Characterization of Nostoc muscorum NCCU-442 Derived Poly-3- hydroxybutyrate (PHB) and Polyethylene Glycol (PEG) Blends

Author(s): Sabbir Ansari* and Tasneem Fatma

Volume 10, Issue 3, 2020

Page: [200 - 207] Pages: 8

DOI: 10.2174/2210315508666180810145127

Price: $65

Abstract

Background: Poly-3-hydroxybutyrate (PHB) has attracted much consideration as biodegradable biocompatible polymer. This thermoplastic polymer has comparable material properties to polypropylene. Materials with more valuable properties may result from blending, a common practice in polymer science.

Objective: In this paper, blends of PHB (extracted from cyanobacterium Nostoc muscorum NCCU- 442 with polyethylene glycol (PEG) were investigated for their thermal, tensile, hydrophilic and biodegradation properties.

Methods: Blends were prepared in different proportions of PHB/PEG viz. 100/0, 98/2, 95/5, 90/10, 80/20, and 70/30 (wt %) using solvent casting technique. Morphological properties were investigated by using Scanning Electron Microscopy (SEM). Differential scanning calorimetry and thermogravimetric analysis were done for thermal properties determination whereas the mechanical and hydrophilic properties of the blends were studied by means of an automated material testing system and contact angle analyser respectively. Biodegradability potential of the blended films was tested as percent weight loss by mixed microbial culture within 60 days.
# # # # # # #
▸ **EXERCISE TASKS**:
- A) Please reproduce word for word the part of the PHB/PEG blend abstract that opens with the words containing "Methods: Blends were" and closes with "within 60 days.".
- B) In the PHB/PEG blend abstract, what technique was used to prepare the blends?
- C) List every PHB/PEG proportion (wt %) at which the PHB/PEG blend abstract says blends were prepared.

Saved data entries:
# # # # # # #
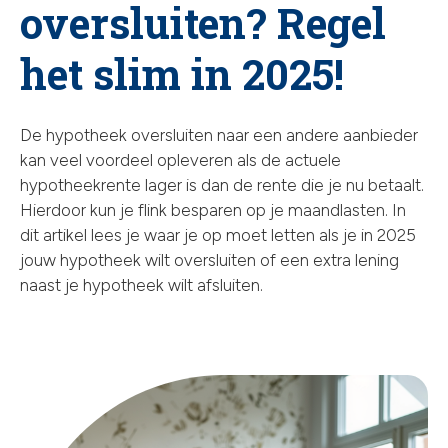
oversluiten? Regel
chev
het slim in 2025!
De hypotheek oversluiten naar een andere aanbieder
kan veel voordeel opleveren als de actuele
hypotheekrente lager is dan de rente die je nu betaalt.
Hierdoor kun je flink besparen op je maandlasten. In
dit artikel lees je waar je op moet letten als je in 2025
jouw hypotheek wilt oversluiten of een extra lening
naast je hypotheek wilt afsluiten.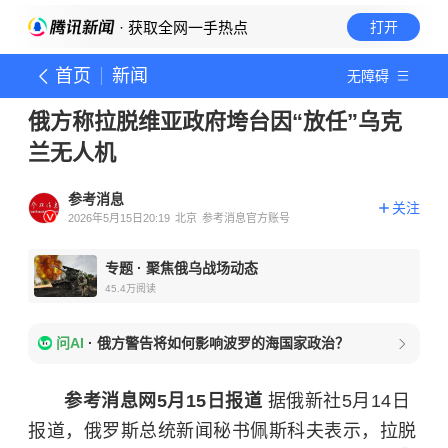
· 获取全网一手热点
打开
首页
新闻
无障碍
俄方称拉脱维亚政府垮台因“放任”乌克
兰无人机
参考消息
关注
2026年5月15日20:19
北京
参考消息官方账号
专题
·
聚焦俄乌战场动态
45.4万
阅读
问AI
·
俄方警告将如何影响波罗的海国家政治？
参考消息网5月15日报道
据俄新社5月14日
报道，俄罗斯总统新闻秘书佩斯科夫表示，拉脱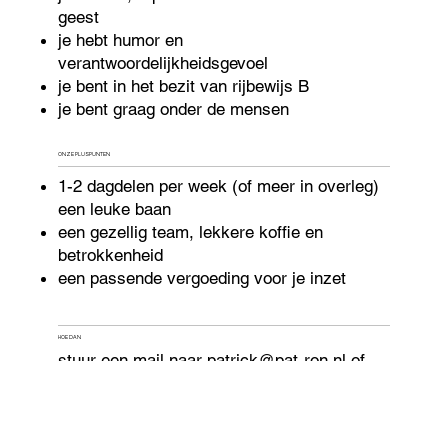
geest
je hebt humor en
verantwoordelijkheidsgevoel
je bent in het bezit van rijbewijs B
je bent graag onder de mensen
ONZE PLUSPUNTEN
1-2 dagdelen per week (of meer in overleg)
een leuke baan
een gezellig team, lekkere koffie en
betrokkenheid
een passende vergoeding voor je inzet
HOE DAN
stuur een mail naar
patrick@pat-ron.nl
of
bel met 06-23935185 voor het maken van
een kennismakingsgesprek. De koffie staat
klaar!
# # # # # # #
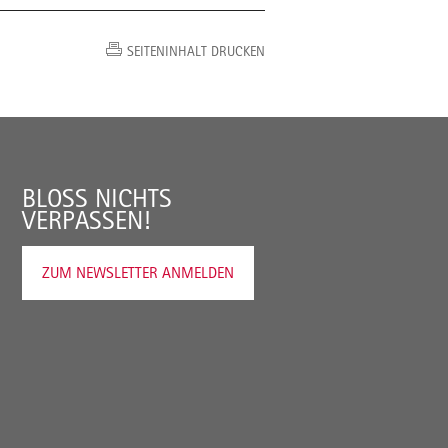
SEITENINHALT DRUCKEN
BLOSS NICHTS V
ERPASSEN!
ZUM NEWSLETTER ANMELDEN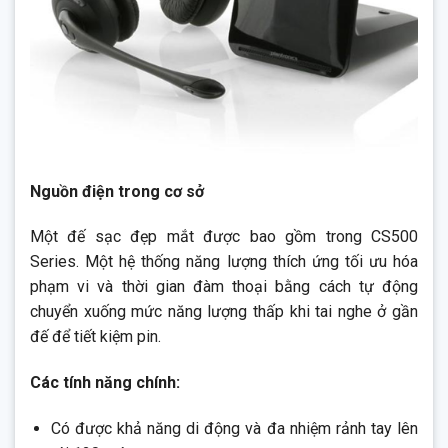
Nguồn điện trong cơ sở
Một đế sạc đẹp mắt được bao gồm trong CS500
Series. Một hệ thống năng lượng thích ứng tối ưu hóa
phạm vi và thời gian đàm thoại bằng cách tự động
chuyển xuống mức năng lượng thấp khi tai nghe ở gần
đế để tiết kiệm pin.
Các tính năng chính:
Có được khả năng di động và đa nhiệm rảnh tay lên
# # # # # # #
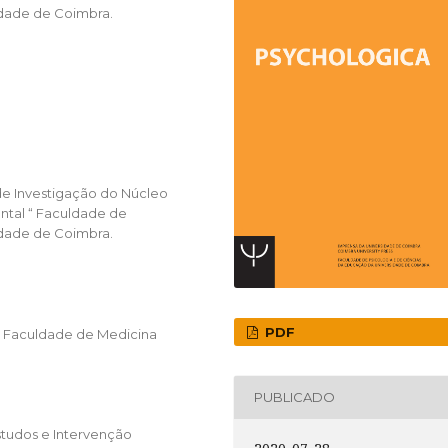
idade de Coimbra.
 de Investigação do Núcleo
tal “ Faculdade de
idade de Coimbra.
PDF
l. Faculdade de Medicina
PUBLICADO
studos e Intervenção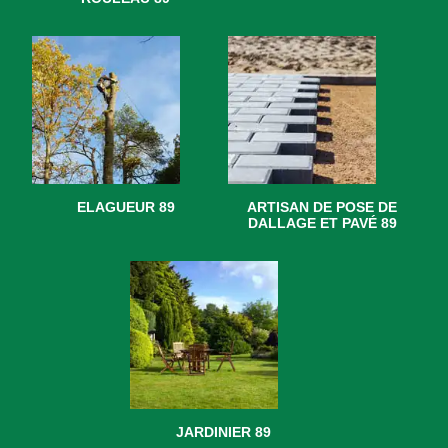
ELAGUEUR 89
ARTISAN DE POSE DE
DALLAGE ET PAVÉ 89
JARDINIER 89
# # # # # # #
▸ **ANSWERS BY ITEM NUMBER**:
- A)
Methods: Blends were prepared in different proportions of PHB/PEG viz. 100/0, 98/2, 95/5, 90/10, 80/20, and 70/30 (wt %) using solvent casting technique. Morphological properties were investigated by using Scanning Electron Microscopy (SEM). Differential scanning calorimetry and thermogravimetric analysis were done for thermal properties determination whereas the mechanical and hydrophilic properties of the blends were studied by means of an automated material testing system and contact angle analyser respectively. Biodegradability potential of the blended films was tested as percent weight loss by mixed microbial culture within 60 days.

- B) Solvent casting technique.

- C) 100/0, 98/2, 95/5, 90/10, 80/20, 70/30